An Appellate Division, First Department, panel has decided that the man, referred to only as Travis S. in the opinion, is entitled to further proceedings regarding his apparent contesting of being the father of the child, for whom support is being sought.

The unanimous panel pointed to errors made by both Support Magistrate Linda Safron and an unnamed Family Court judge at appearances by Travis S. before them in 2017, during which he sought—at least at his first appearance—to have a DNA test ordered.

It now appears Travis S. will have further proceedings at which he can file a motion to vacate the default or re-calendar his case and then perhaps pursue again his DNA test request.

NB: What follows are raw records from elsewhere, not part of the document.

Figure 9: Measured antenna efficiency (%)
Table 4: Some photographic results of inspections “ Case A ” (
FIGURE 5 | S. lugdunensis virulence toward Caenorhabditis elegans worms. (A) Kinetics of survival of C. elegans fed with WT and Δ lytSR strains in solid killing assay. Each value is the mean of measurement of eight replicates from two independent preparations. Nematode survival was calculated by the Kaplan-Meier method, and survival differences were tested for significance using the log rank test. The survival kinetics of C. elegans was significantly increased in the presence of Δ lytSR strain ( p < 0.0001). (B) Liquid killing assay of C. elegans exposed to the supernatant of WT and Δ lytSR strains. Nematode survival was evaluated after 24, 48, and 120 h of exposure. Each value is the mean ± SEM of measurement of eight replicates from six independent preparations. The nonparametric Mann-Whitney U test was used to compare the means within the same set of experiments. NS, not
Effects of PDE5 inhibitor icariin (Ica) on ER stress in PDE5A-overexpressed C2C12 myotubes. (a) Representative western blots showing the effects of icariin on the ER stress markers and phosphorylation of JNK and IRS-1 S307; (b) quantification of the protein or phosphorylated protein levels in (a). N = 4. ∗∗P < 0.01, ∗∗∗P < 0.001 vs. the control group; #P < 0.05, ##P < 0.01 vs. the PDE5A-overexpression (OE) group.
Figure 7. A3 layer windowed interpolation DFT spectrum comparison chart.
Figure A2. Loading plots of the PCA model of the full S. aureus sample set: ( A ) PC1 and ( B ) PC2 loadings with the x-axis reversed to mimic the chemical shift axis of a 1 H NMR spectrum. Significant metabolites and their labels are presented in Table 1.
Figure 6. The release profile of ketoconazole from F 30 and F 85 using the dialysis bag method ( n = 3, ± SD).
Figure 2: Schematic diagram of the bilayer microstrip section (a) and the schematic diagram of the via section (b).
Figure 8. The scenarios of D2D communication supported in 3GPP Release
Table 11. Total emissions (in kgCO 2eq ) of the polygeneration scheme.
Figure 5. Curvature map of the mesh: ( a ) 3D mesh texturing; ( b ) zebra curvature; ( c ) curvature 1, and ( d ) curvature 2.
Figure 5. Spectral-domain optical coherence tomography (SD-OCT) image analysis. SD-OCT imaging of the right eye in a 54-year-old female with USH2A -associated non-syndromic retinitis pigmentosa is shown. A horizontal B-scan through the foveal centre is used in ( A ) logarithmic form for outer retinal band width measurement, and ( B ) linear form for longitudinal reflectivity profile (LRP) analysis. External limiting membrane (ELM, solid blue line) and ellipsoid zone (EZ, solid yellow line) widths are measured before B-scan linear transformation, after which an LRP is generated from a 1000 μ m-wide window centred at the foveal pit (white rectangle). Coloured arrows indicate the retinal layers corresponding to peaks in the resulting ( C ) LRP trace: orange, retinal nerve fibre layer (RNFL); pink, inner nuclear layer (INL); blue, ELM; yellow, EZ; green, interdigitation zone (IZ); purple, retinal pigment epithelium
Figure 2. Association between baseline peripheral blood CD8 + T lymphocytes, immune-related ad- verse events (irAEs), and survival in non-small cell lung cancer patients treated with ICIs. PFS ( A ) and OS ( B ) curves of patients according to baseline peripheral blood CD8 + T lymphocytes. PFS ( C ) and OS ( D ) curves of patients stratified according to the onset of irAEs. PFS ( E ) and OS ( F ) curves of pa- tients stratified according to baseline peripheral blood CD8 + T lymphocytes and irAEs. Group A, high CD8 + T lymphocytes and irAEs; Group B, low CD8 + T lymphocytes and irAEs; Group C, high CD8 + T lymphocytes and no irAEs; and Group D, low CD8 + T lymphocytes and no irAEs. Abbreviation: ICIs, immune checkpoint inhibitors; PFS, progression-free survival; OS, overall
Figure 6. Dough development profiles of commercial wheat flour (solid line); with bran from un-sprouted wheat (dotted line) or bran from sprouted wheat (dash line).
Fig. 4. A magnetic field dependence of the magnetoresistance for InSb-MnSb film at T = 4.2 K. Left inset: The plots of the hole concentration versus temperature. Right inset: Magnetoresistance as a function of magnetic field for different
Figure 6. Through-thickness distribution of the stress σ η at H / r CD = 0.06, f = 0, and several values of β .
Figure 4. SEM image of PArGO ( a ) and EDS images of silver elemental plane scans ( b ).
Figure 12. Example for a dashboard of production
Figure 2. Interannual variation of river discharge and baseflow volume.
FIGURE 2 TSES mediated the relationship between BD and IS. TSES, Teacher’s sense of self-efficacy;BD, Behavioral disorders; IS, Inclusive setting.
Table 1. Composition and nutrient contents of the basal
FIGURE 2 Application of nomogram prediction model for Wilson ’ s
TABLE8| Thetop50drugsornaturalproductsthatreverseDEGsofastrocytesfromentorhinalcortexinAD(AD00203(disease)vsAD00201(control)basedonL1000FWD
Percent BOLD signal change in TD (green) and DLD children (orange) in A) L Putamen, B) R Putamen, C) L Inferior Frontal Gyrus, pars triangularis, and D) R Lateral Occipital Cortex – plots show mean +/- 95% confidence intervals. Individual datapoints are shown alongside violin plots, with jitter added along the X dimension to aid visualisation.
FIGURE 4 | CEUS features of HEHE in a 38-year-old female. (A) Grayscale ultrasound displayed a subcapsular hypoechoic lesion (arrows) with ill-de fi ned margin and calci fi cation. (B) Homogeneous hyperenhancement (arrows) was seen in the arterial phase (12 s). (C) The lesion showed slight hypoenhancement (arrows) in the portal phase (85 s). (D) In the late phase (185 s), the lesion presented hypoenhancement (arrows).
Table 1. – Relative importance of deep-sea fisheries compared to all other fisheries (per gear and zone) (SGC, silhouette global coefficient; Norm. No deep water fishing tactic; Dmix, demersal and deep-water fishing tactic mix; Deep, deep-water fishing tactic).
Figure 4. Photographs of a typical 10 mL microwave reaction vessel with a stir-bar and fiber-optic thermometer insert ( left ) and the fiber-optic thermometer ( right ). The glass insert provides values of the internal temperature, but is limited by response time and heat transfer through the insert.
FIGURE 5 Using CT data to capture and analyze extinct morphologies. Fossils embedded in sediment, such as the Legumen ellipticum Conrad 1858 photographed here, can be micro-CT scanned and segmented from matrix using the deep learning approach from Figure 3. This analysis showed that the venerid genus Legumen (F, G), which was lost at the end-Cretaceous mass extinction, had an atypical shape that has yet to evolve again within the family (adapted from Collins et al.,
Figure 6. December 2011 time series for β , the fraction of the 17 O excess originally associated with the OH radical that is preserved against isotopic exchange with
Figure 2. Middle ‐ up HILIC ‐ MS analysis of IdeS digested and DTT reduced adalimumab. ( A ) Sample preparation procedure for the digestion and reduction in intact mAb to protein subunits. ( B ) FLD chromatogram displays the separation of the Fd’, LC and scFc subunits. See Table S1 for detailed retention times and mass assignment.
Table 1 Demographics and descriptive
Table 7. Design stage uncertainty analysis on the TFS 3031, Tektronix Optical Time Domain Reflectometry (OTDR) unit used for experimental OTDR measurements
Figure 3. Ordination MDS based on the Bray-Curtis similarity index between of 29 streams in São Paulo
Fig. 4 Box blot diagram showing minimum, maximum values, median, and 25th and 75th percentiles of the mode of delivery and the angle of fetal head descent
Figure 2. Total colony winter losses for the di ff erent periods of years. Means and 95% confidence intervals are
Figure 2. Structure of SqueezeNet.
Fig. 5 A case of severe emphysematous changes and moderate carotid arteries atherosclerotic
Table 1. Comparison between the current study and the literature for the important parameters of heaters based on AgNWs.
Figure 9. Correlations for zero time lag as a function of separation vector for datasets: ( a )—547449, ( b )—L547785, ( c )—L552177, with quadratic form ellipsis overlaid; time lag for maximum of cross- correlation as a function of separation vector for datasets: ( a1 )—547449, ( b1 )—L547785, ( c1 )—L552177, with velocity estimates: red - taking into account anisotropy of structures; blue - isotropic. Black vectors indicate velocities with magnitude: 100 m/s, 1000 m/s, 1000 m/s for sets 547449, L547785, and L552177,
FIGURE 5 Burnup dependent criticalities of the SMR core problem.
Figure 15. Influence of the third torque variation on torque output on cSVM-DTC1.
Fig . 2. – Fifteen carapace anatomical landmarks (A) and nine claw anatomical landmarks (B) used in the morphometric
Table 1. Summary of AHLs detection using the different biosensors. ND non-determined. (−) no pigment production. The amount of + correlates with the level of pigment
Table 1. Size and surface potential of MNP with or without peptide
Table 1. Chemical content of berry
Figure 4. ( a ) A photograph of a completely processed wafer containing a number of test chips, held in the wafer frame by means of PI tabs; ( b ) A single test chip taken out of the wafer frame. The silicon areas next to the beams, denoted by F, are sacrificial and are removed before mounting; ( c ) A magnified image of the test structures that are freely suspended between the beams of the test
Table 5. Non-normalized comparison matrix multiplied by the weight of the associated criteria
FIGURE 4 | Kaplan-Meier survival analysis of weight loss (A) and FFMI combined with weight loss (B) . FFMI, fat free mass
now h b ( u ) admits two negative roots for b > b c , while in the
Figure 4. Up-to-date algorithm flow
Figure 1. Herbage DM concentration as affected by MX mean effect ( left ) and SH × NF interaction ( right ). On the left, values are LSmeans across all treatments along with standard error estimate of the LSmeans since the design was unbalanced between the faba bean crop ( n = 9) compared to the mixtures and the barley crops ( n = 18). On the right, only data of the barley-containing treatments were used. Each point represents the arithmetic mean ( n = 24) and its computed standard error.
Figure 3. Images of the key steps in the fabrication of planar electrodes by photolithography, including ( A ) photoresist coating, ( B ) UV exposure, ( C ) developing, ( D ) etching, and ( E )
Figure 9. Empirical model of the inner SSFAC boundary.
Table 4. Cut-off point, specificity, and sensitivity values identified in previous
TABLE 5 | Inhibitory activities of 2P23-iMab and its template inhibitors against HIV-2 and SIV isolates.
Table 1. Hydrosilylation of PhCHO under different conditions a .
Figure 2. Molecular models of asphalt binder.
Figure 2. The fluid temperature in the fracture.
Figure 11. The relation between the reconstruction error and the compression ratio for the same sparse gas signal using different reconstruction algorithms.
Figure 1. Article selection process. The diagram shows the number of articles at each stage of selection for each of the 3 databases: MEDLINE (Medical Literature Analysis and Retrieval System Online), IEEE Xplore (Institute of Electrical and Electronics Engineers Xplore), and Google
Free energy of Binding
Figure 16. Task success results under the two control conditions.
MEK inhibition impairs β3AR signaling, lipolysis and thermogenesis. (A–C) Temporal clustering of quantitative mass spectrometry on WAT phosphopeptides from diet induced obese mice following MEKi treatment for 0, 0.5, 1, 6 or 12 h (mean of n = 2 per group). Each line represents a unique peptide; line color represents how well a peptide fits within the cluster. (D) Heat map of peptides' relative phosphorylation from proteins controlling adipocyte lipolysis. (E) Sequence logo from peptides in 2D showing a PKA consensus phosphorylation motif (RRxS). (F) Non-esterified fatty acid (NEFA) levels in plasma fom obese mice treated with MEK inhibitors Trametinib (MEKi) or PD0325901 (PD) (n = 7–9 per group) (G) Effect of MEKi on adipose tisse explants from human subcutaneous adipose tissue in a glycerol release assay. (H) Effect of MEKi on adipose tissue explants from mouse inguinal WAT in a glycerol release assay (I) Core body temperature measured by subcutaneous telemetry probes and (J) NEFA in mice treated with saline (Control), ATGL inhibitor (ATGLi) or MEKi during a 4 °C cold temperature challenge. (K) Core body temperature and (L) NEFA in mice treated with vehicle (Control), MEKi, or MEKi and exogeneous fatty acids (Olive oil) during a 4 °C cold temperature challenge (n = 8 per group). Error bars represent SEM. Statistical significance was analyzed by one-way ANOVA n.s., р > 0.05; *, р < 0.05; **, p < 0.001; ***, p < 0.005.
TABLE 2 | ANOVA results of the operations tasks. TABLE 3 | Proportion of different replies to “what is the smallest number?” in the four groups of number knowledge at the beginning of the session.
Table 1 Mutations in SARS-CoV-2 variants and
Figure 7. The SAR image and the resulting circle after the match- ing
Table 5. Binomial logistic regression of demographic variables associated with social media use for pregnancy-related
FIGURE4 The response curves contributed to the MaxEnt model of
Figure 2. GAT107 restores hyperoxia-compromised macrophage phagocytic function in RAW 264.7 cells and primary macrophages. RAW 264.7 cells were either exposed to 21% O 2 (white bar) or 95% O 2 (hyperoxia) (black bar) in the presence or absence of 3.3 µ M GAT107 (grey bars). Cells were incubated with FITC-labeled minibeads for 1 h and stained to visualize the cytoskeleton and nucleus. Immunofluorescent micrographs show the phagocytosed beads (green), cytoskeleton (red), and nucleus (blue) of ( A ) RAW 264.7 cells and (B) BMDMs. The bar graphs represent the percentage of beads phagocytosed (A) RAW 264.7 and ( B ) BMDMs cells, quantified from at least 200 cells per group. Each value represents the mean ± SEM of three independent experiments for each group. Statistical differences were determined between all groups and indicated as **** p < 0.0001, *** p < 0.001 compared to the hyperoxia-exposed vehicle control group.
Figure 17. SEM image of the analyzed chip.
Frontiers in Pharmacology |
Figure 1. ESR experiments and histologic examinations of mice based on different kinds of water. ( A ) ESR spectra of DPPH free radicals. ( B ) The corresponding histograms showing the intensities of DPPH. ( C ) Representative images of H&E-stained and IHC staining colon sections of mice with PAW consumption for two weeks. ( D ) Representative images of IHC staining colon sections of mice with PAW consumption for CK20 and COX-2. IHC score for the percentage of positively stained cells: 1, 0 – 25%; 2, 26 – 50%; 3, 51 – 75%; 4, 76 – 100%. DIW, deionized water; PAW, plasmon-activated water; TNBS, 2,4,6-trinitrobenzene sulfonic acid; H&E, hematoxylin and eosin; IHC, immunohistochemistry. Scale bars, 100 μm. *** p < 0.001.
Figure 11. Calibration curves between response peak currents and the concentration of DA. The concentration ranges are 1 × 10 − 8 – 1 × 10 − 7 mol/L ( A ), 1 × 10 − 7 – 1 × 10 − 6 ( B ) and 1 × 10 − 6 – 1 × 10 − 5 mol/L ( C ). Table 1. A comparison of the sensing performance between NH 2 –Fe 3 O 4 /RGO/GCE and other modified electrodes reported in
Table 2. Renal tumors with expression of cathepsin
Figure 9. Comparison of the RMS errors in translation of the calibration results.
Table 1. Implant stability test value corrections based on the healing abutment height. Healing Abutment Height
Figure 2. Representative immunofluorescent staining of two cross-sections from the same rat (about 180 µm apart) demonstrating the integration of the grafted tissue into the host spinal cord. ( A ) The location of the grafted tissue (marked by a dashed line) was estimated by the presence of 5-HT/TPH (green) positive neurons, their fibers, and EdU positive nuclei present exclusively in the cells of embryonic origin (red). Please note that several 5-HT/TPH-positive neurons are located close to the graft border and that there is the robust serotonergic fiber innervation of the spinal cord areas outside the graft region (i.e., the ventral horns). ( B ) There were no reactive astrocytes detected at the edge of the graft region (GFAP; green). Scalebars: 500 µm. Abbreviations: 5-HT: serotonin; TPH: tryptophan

The panel, composed of Justices David Friedman, Rosalyn Richter, Ellen Gesmer, Cynthia Kern and Peter Moulton, wrote in its Jan. 3 opinion that the paternity order resolving “issues of contested paternity involving claims of equitable estoppel” raised by the child was outside of the scope of Safron's authority as set out in Family Court Act Section 439 (a), (b).

In addition, the justices wrote, so were the Aug. 1, 2017, proceedings resulting in the order and Safron's issuance of a determination, before Family Court had considered the estoppel issue, that Travis S. couldn't obtain a DNA test.

Moreover, the panel said the record “shows that the Family Court judge who was to have heard [Travis S.'s] request for a DNA test and the estoppel issue on May 15, 2017, did not wait for [Travis S.] to join his attorney in the courtroom before denying [his] request.”

Then, when Travis S. soon appeared before Safron without his lawyer, she gave him “technical instructions for counsel about the procedure and substance of the motion to be filed to have the matter heard by a judge,” the panel pointed out.

“Given this, and because [Travis S.] appeared at the August 1, 2017 proceedings prepared to file his motion to vacate the default or re-calendar the case, this was not an ordinary default situation for purposes of CPLR 5511, even though his attorney stood mute at those proceedings,” the panel wrote, adding that Safron had “abused her discretion by denying [Travis S.'s] request to adjourn the proceedings where [he] needed the adjournment … to file the motion.”

Lewis Calderon, a lawyer for Travis S., could not be reached for comment. The city's Law Department, which, according to the First Department decision, represented the petitioner in In re Caroline D. v. Travis S., did not respond to a request for comment.

Attorney Shirim Nothenberg, with the Lawyers for Children Inc., represented the child, and she declined to comment Thursday.